▸ **ИСХОДНЫЙ ТЕКСТ**

Возможности в Секретариате Кабмина были очень интересные, плюс само правительство было нестандартным. За это время я был на всех его заседаниях, имел возможность не только наблюдать, каким образом работало это первое, постреволюционное, правительство, но и в некоторой степени влиять на эту работу, что касается международной части. Такой опыт не забывается. В Кабмине были люди очень далекие от бюрократии, от крючкотворства, от государственной машины, и в этом было очень много плюсов.

– Как вообще происходит процесс назначения руководителей дипмиссии? Вам лично Климкин сделал предложение стать послом в Германии?

– Процесс назначения послов немножко отличается от процедуры, по которой назначаются остальные сотрудники в рубежные дипмиссии. Для большинства моих коллег, кто работает дипломатами и на админдолжностях, существует очень четко прописанный порядок, который имеется во всех странах, так называемый план ротации. В начале года, примерно в марте-апреле, составляется список должностей за рубежом, которые станут вакантными в этом году, и каждый из коллег, кто работает в центральном аппарате, может самостоятельно записаться на одну, две или больше позиций, где бы он хотел работать. Ну, и потом уже, конечно, запускается процесс, комиссия рассматривает каждую кандидатуру, и с учетом знаний языка, опыта и других моментов, принимает решение, на какую должность тот или иной сотрудник может быть направлен. Несмотря на все изъяны, которые эта система имеет, она процентов на девяносто работает довольно-таки неплохо.

Что касается послов, то здесь процесс пока еще не регламентирован так четко, как ротация для остальных сотрудников. Хотя на Западе, в той же Германии, каждый из потенциальных послов также может высказать свои пожелания на места, где будут вакансии. То есть, традиционная система распространяется и на глав диппредставительств.

В моем случае, насколько я понимаю, прошло некоторое время, поскольку кандидата долго искали. Германия – страна, где определяется мировая политика, поэтому сам процесс подбора был очень непростым. Должность посла в Берлине мне синхронно предложили Министр Павел Климкин и заместитель Главы Администрации Президента Валерий Чалый, я так думаю, что это было их совместным решением. Я очень благодарен за оказанное мне высокое доверие, его я буду стараться оправдать своей каждодневной работой.

▸ **ЗАПИСИ**
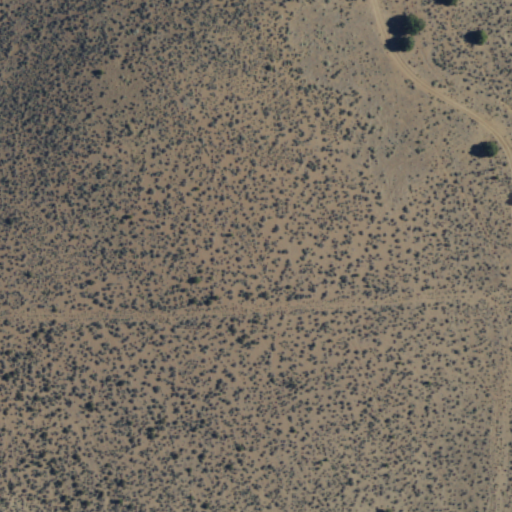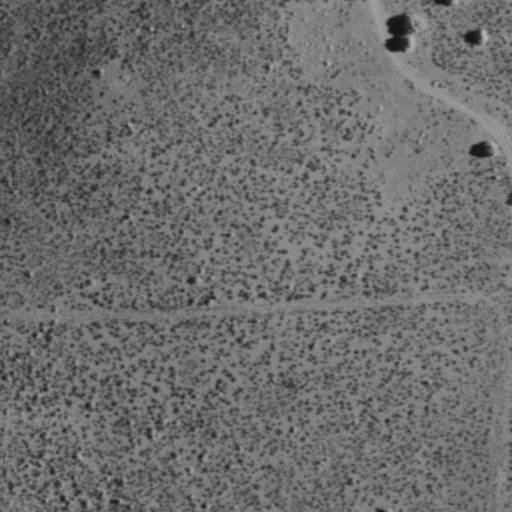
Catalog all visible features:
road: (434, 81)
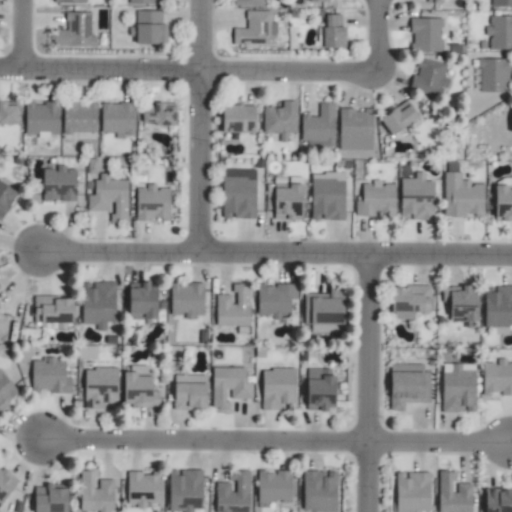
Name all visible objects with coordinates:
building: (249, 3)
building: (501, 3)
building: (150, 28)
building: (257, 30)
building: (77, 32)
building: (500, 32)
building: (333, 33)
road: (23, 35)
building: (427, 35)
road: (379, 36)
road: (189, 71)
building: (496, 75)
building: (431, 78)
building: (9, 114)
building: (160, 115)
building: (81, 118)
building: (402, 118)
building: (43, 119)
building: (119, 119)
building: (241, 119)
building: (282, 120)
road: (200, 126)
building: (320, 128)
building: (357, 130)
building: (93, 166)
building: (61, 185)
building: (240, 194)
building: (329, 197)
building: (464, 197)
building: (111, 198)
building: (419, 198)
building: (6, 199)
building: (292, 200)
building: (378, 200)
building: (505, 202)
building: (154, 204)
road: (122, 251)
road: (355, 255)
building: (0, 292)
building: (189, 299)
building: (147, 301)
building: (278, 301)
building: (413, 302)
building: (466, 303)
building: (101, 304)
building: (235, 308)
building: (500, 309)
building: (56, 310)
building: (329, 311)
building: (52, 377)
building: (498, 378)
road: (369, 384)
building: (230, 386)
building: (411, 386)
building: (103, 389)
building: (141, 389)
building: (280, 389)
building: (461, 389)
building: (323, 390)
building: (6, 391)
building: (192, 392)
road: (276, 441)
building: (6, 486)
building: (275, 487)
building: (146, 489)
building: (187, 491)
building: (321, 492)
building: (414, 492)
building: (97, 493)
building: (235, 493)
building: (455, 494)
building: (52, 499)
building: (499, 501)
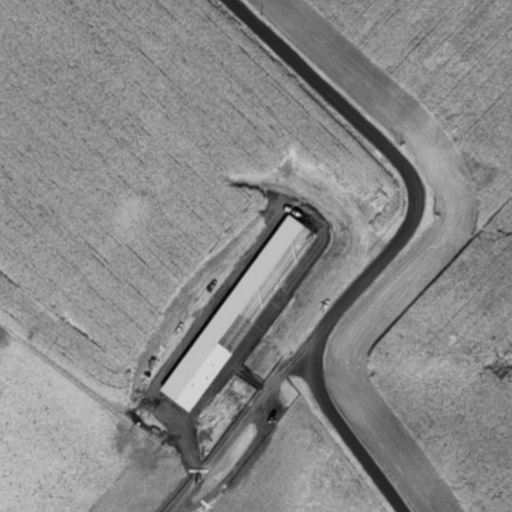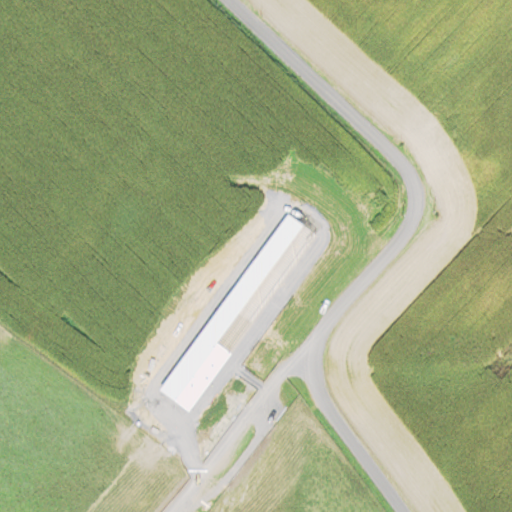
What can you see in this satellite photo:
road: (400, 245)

...

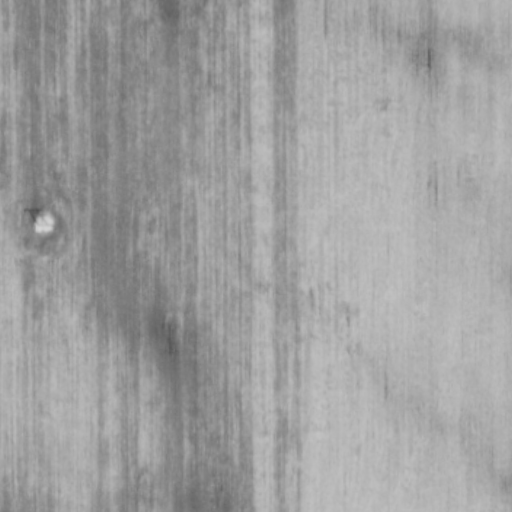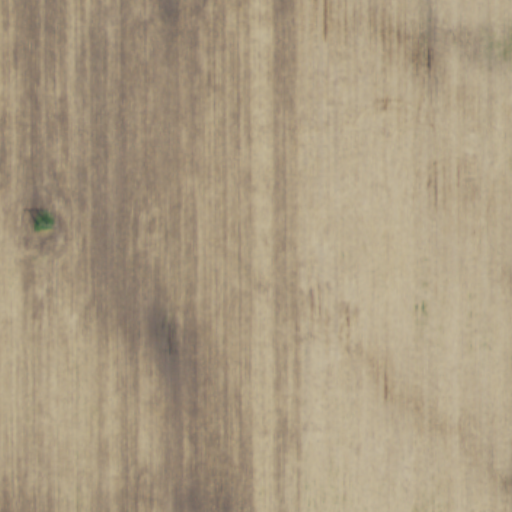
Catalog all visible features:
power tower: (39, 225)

▸ **ЗАДАНИЕ 1**
Когда, согласно исходному тексту, составляется список должностей за рубежом, которые станут вакантными в этом году?
▸ **ЗАДАНИЕ 2**
Воспроизведите строки записей, начиная со строки, содержащей "Name all visible", и заканчивая строкой, содержащей "building: (241, 119)", включая обе эти строки.

▸ **РЕЗУЛЬТАТ 1**
В начале года, примерно в марте-апреле.

▸ **РЕЗУЛЬТАТ 2**
Name all visible objects with coordinates:
building: (249, 3)
building: (501, 3)
building: (150, 28)
building: (257, 30)
building: (77, 32)
building: (500, 32)
building: (333, 33)
road: (23, 35)
building: (427, 35)
road: (379, 36)
road: (189, 71)
building: (496, 75)
building: (431, 78)
building: (9, 114)
building: (160, 115)
building: (81, 118)
building: (402, 118)
building: (43, 119)
building: (119, 119)
building: (241, 119)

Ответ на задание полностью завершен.